US 4331191 A
A woodworking machine for window frames has at least one vertical tenoning spindle, at least one further spindle for longitudinal profiling disposed diagonally with respect to the first spindle, and a further tenoning spindle fitted at the opposite side of the profiling assembly to that having the first tenoning spindle, a work table for the profiling spindle, and two sliding tables respectively for the first and second tenoning spindles and aligned with the work table of the profiling spindle. The improvement is that at least two first tenoning spindles are fitted one behind the other at an input end of the machine and are followed, in the direction of passage of a workpiece through the machine, by at least two profiling spindles, and then at least two second tenoning spindles.

» What needs to be done:
In the patent abstract above, what follows the profiling spindles in the direction a workpiece passes through the machine?

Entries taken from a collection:
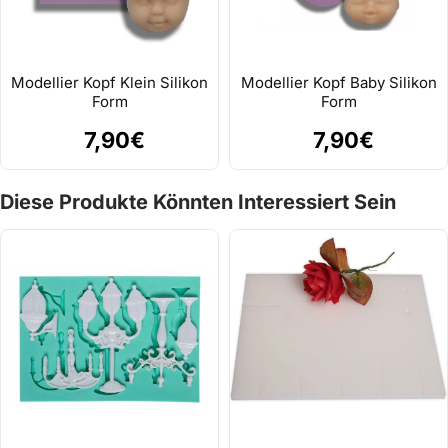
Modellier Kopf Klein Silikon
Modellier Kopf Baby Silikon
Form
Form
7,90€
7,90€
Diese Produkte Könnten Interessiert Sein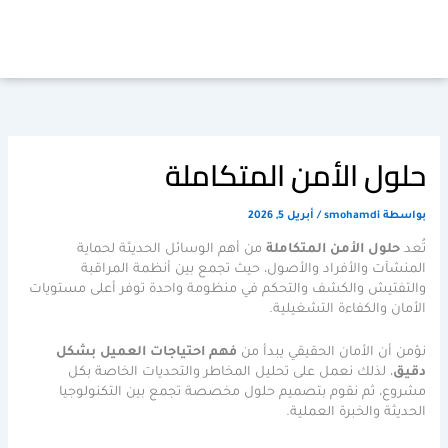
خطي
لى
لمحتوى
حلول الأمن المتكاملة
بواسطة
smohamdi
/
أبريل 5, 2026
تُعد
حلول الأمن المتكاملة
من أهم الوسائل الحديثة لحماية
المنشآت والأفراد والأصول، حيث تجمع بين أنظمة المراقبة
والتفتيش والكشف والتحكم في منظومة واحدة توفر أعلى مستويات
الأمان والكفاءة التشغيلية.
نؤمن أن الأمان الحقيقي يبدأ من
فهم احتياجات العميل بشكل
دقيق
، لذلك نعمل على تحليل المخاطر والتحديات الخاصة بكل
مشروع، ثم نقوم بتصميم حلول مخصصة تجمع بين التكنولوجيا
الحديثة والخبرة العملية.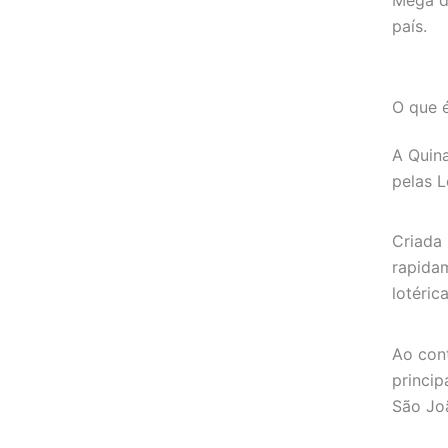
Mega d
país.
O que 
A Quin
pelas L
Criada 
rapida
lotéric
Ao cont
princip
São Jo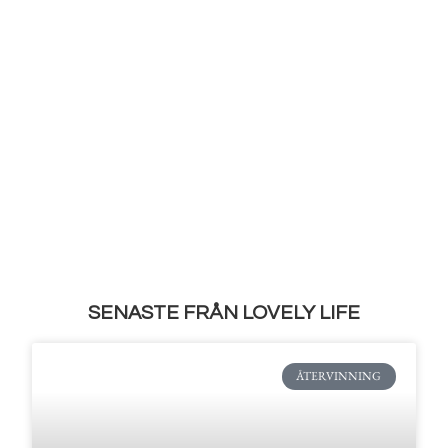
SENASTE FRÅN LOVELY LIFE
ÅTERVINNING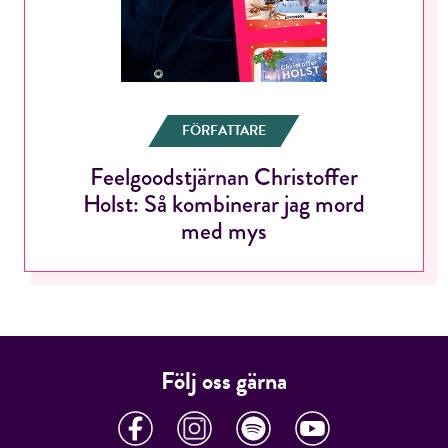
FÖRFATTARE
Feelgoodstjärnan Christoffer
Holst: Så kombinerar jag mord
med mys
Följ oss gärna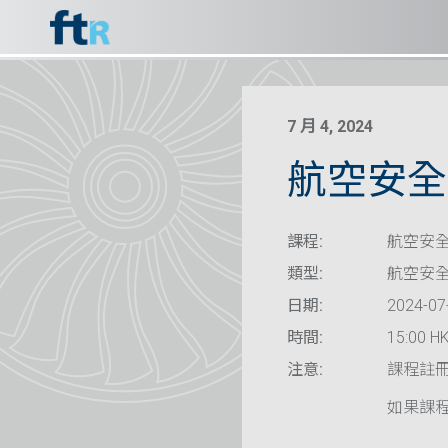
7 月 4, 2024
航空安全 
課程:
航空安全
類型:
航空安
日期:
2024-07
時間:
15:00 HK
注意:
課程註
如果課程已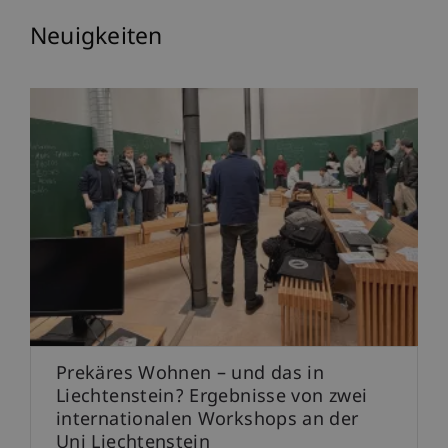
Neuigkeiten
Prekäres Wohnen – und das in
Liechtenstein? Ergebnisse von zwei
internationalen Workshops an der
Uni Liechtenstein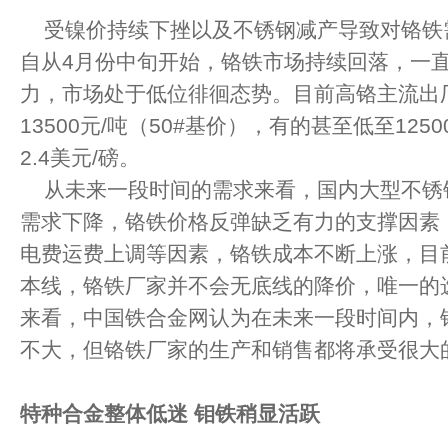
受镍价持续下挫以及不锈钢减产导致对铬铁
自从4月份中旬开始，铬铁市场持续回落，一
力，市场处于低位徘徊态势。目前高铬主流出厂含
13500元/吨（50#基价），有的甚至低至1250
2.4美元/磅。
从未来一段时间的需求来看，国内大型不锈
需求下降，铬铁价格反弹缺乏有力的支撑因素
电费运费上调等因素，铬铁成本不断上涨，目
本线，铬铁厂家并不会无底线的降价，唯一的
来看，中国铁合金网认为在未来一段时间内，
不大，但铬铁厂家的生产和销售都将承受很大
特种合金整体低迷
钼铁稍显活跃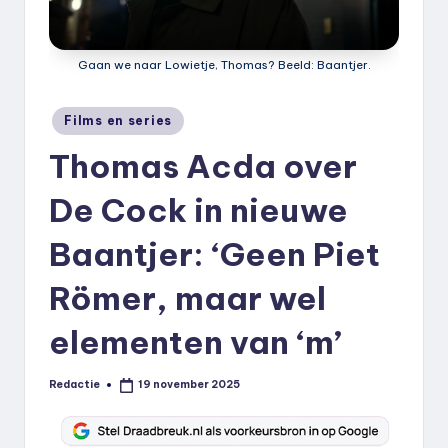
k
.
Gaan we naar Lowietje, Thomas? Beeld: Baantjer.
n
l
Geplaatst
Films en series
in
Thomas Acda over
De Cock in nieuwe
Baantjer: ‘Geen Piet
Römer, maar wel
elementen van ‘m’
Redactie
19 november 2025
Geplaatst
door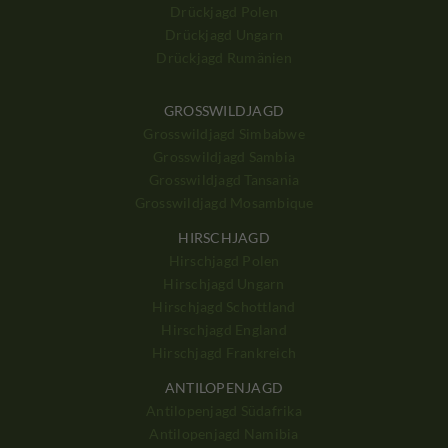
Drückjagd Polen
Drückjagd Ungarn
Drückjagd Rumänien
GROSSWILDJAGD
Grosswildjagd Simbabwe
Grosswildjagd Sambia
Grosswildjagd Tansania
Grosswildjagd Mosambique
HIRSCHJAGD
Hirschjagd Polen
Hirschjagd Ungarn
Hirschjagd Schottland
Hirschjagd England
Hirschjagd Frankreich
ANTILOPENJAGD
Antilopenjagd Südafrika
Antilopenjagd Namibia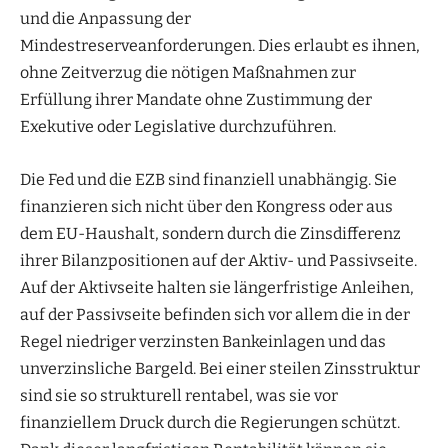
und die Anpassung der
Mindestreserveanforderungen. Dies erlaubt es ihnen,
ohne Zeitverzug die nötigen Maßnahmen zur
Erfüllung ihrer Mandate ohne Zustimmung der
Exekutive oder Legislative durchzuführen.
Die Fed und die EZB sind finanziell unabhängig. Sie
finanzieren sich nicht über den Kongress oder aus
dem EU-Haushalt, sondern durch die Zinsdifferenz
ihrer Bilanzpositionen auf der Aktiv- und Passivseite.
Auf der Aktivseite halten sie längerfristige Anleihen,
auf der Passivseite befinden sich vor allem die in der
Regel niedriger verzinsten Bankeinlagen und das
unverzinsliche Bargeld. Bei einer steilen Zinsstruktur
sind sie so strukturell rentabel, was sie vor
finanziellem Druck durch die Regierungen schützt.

» Answer box:
At least two second tenoning spindles.